◆ **WORK TO COMPLETE**:
Please retype the data in full and exactly; the pictures are not part of the copy.

◆ **RECORDS FOR THE EXERCISE**:
★ ★ ★ ★ ★

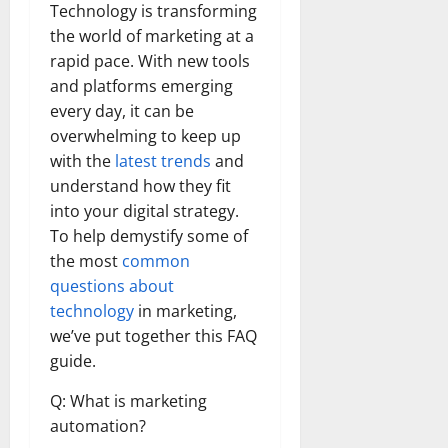
Technology is transforming
the world of marketing at a
rapid pace. With new tools
and platforms emerging
every day, it can be
overwhelming to keep up
with the
latest trends
and
understand how they fit
into your digital strategy.
To help demystify some of
the most
common
questions about
technology
in marketing,
we’ve put together this FAQ
guide.
Q: What is marketing
automation?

★ ★ ★ ★ ★

◆ **WORKED SOLUTION**:
Technology is transforming
the world of marketing at a
rapid pace. With new tools
and platforms emerging
every day, it can be
overwhelming to keep up
with the
latest trends
and
understand how they fit
into your digital strategy.
To help demystify some of
the most
common
questions about
technology
in marketing,
we’ve put together this FAQ
guide.
Q: What is marketing
automation?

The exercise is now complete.